Ironi, pengungkapan Yusri, Presiden Jokowi begitu all out mempertahankan Dwi Soetjipto. Bahkan, Jokowi rela mencoret batas usia kepala SKK Migas yang tercantum dalam Peraturan Presiden (Perpres) Nomor 9 Tahun 2009 tentang Penyelenggaraan Pengelolaan Kegiatan Usaha Hulu Minyak dan Gas Bumi.
Komentar Yusri, “Ada kejadian menarik ketika Dwi Soetjipto dipilih Presiden Jokowi menjabat kepala SKK Migas pada 2018. Pola-polanya mirip Gibran yang melangkah mulus menjadi cawapres dengan ‘menukangi’ undang-undang lewat Mahkamah Konstitusi (MK).”
Cerita Yusri, Dwi Soetjipto sejak awal digadang-gadang Jokowi memimpin SKK Migas. Namun, Dwi Soetjipto terganjal soal umur. Berdasarkan pasal 12 ayat 1 Perpres 9/2013 tentang Penyelenggaraan Pengelolaan Kegiatan Usaha Hulu Minyak dan Gas Bumi, mengatur umur kepala, wakil kepala, sekretaris, pengawas internal dan para deputi SKK Migas, dibatasi 60 tahun.

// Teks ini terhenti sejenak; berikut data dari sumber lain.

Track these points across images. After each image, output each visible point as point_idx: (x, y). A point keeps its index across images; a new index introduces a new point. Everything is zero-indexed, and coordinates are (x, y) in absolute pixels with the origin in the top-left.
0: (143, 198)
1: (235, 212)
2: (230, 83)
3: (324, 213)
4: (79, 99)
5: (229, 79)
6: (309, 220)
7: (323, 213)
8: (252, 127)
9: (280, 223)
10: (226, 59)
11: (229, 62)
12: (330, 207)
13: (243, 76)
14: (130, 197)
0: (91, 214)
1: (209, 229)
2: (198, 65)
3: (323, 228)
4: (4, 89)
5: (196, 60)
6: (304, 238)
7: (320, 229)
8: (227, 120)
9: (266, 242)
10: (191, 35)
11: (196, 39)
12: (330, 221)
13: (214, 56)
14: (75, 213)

“Namun, pada April 2018, Jokowi mengeluarkan Perpres 36/2018 tentang Perubahan Perpres No 9/2009. Di mana, kata-kata ‘kepala’ dikeluarkan dari batasan umur 60 tahun. Sehingga, batasan umur 60 tahun hanya berlaku untuk wakil kepala, sekretaris, pengawas internal, dan para deputi SKK Migas,” terang Yusri.
Melalui beleid ini, lanjut dia, Dwi Soetjipto bisa melenggang mulus menjadi kepala SKK Migas, pada 30 November 2018. Kala itu, Dwi Soetjipto telah berumur 63 tahun. Menariknya lagi, Dwi menggantikan Amien Sunaryadi yang umurnya 58 tahun.

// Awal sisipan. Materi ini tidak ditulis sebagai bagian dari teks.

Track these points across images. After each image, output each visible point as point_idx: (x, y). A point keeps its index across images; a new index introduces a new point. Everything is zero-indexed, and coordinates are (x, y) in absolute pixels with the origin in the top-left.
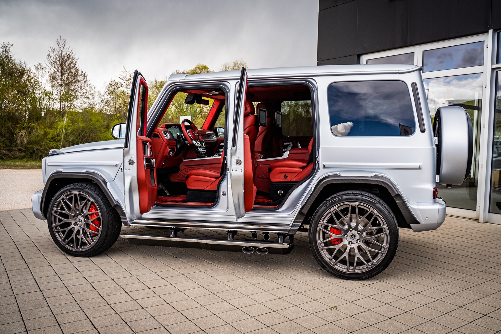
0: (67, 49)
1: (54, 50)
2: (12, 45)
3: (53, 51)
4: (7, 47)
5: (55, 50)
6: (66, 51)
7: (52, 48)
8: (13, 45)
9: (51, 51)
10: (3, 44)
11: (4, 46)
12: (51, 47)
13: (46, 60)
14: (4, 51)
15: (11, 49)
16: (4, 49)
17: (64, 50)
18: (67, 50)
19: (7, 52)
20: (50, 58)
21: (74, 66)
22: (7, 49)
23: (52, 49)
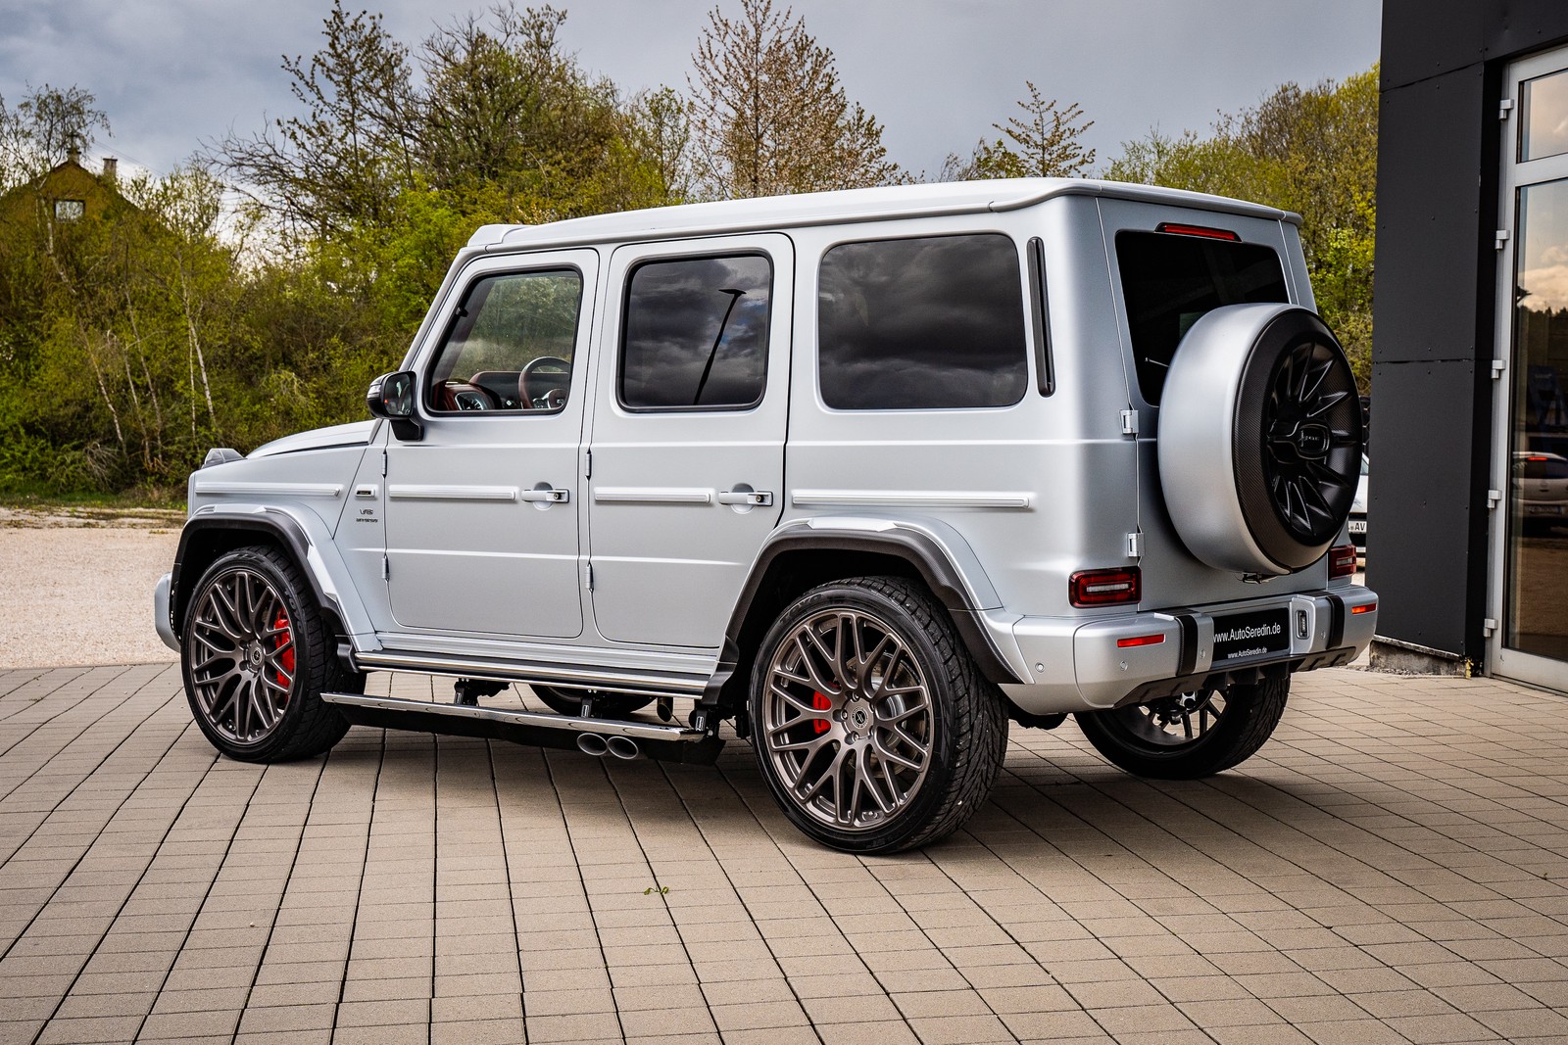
0: (782, 18)
1: (726, 25)
2: (562, 17)
3: (722, 33)
4: (542, 25)
5: (732, 24)
6: (774, 29)
7: (717, 20)
8: (564, 15)
9: (713, 32)
10: (527, 16)
11: (532, 21)
12: (714, 13)
13: (695, 74)
14: (532, 46)
15: (560, 32)
16: (533, 37)
17: (767, 25)
18: (779, 23)
19: (544, 47)
20: (708, 63)
21: (828, 90)
22: (545, 34)
23: (720, 25)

“Dari sisi umur, Amien punya kans untuk diperpanjang jabatannya. Sayangnya, Jokowi sudah punya nama lain. Segala cara dilakukan presiden untuk menunjuk orang kepercayaannya. Kini apa hasilnya? Berkali-kali SKK Migas gagal namun posisi Dwi Soetjipto tetap saja aman.”